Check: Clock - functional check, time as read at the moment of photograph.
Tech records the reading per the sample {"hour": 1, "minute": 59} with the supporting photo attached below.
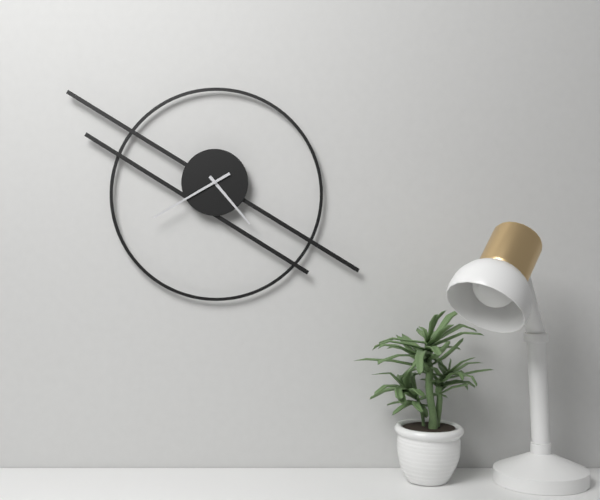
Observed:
{"hour": 4, "minute": 40}
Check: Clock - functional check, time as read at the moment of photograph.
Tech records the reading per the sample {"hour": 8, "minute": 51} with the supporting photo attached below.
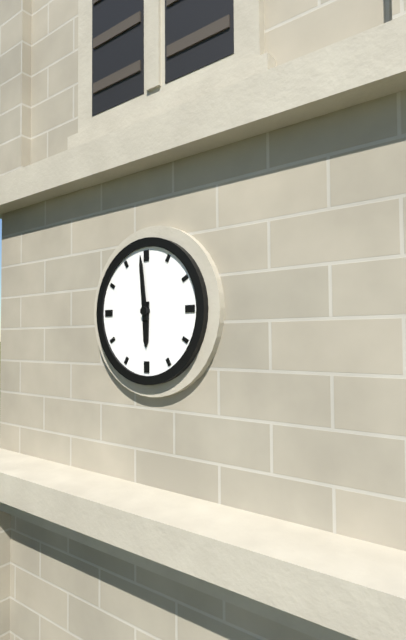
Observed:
{"hour": 5, "minute": 59}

## Requirements
Lay out every line of the records above as a JSON list of strings, one string per line, skipping blank lines. Leave the pictures out.

## The result
[
  "Check: Clock - functional check, time as read at the moment of photograph.",
  "Tech records the reading per the sample {\"hour\": 1, \"minute\": 59} with the supporting photo attached below.",
  "Observed:",
  "{\"hour\": 4, \"minute\": 40}",
  "Check: Clock - functional check, time as read at the moment of photograph.",
  "Tech records the reading per the sample {\"hour\": 8, \"minute\": 51} with the supporting photo attached below.",
  "Observed:",
  "{\"hour\": 5, \"minute\": 59}"
]